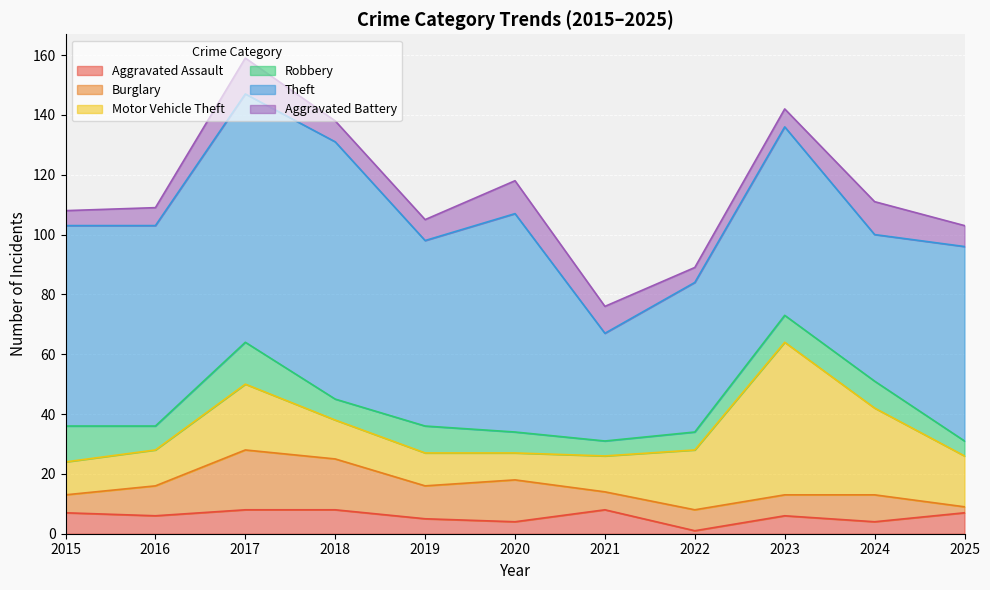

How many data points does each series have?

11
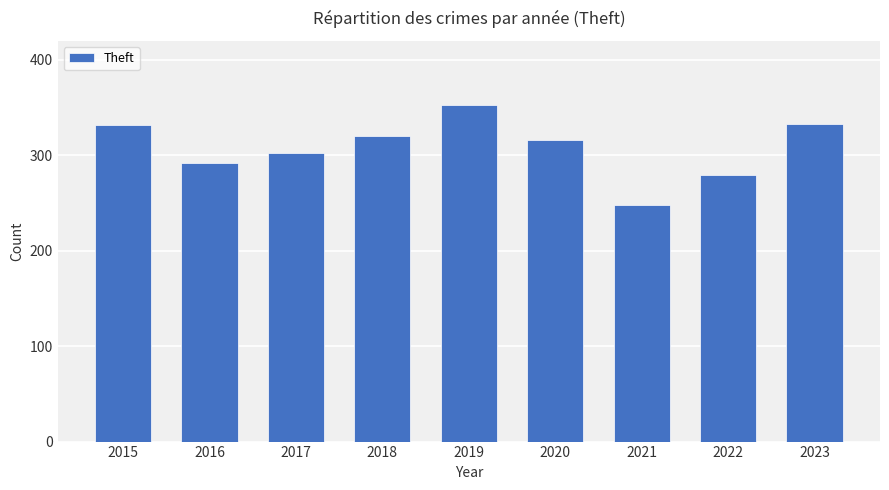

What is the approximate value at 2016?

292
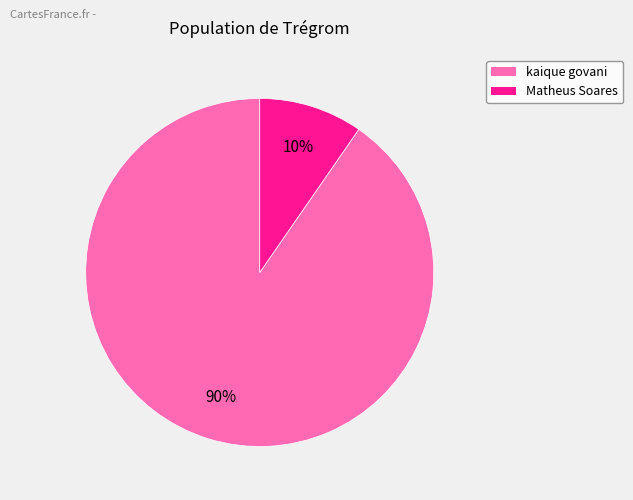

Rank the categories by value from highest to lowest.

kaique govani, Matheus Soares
- - -
WORK ORDER
Reproduce all the data above with "value" switched to "amount" and every other word unchanged. Leave the pictures out.

WRITTEN SOLUTION
How many data points does each series have?

11

What is the approximate amount at 2016?

292

Rank the categories by amount from highest to lowest.

kaique govani, Matheus Soares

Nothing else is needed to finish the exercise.